Wall Street's main indices closed lower on the first trading day of 2023 with the biggest drags from Tesla and Apple, while investors worried about the Federal Reserve's interest-rate hiking path as they awaited minutes from its December meeting. The Dow Jones Industrial Average fell 10.88 points, or 0.03 percent, to 33,136.37; the S&P 500 lost 15.36 points, or 0.40 percent, to 3,824.14; and the Nasdaq Composite dropped 79.50 points, or 0.76 percent, to 10,386.99.
Asia-Pacific shares traded mixed as investors look ahead to the Federal Reserve’s meeting minutes for December. Australia’s S&P/ASX 200 was up 1.29 percent, while the Nikkei 225 in Japan fell 1.6 percent in its first hour of trade. The Topix declined 1.11 percent. South Korea’s Kospi gained 0.39 percent, while the Kosdaq was up 0.26 percent.
Key equity indices the Sensex and the Nifty closed in the green, extending gains into the second consecutive session on January 3 amid broadly positive global cues. Sensex closed 126 points, or 0.21 percent, up at 61,294.20 while the Nifty closed at 18,232.55, up 35 points, or 0.19 percent. Mid and smallcaps also rose in sync with the benchmarks.

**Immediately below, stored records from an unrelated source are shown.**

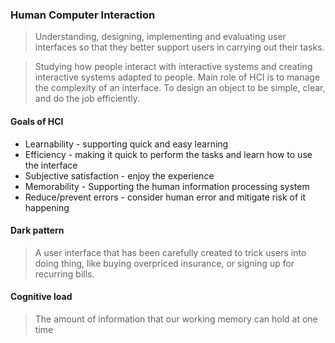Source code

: ### Human Computer Interaction
> Understanding, designing, implementing and evaluating user interfaces so that they better support users in carrying out their tasks.

> Studying how people interact with interactive systems and creating interactive systems adapted to people.
Main role of HCI is to manage the complexity of an interface. To design an object to be simple, clear, and do the job efficiently.

#### Goals of HCI
- Learnability - supporting quick and easy learning
- Efficiency - making it quick to perform the tasks and learn how to use the interface
- Subjective satisfaction - enjoy the experience
- Memorability - Supporting the human information processing system
- Reduce/prevent errors - consider human error and mitigate risk of it happening

#### Dark pattern
> A user interface that has been carefully created to trick users into doing thing, like buying overpriced insurance, or signing up for recurring bills.

#### Cognitive load
> The amount of information that our working memory can hold at one time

The BSE Midcap index ended with a gain of 0.22 percent and the Smallcap index rose 0.18 percent.
At 8:20 am, the SGX Nifty was trading 49 points or 0.3 percent lower at 18,256, indicating a negative opening for the Indian markets.
Oil prices tumbled 3.5 percent in volatile trade on Tuesday, pressured by weak demand data from China, a gloomy economic outlook and a stronger US dollar. Brent futures for March delivery fell $3.03 to $82.88 a barrel, by 11:45 am ET (16:45 GMT). US crude fell $2.81 to $77.45 per barrel. In early trade, both contracts had risen more than $1 a barrel.
The Federal Reserve is set to shed more light on why it’s worried that strong inflation may linger as the US economy moves into the new year.At the conclusion of the December 13-14 meeting of the Federal Open Market Committee, policymakers published new projections showing they expected inflation would end 2023 higher than they previously thought. That led to surprisingly widespread support in the projections for the notion that interest rates would need to rise above 5 percent in 2023.
The rupee fell almost 15 paise to close at 82.89 per dollar after the greenback witnessed buying interest on January 3. Soft gains in the domestic equity market and outflow of foreign capital also weighed on the domestic currency.
Foreign institutional investors (FII) sold shares worth ₹628.07 crore, while domestic institutional investors (DII) bought shares worth ₹350.57 crore on January 3, as per provisional data available on the NSE.
Gold traded lacklustre in early Asian hours on January 4, as investors awaited minutes from the Federal Reserve's December policy meeting that could offer hints on the rate hike trajectory by the US Federal Reserve.